ABOUT THIS TASK: Write out the data below exactly as given, without any of its pictures.
•••
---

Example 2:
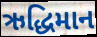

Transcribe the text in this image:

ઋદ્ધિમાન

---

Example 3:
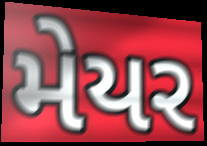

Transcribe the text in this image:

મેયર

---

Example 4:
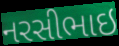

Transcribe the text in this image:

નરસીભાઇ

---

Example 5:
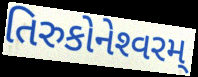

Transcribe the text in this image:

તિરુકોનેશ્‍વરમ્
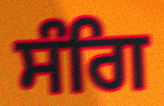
•••
RESULT FOR THIS EXERCISE:
---

Example 2:

Transcribe the text in this image:

ઋદ્ધિમાન

---

Example 3:

Transcribe the text in this image:

મેયર

---

Example 4:

Transcribe the text in this image:

નરસીભાઇ

---

Example 5:

Transcribe the text in this image:

તિરુકોનેશ્‍વરમ્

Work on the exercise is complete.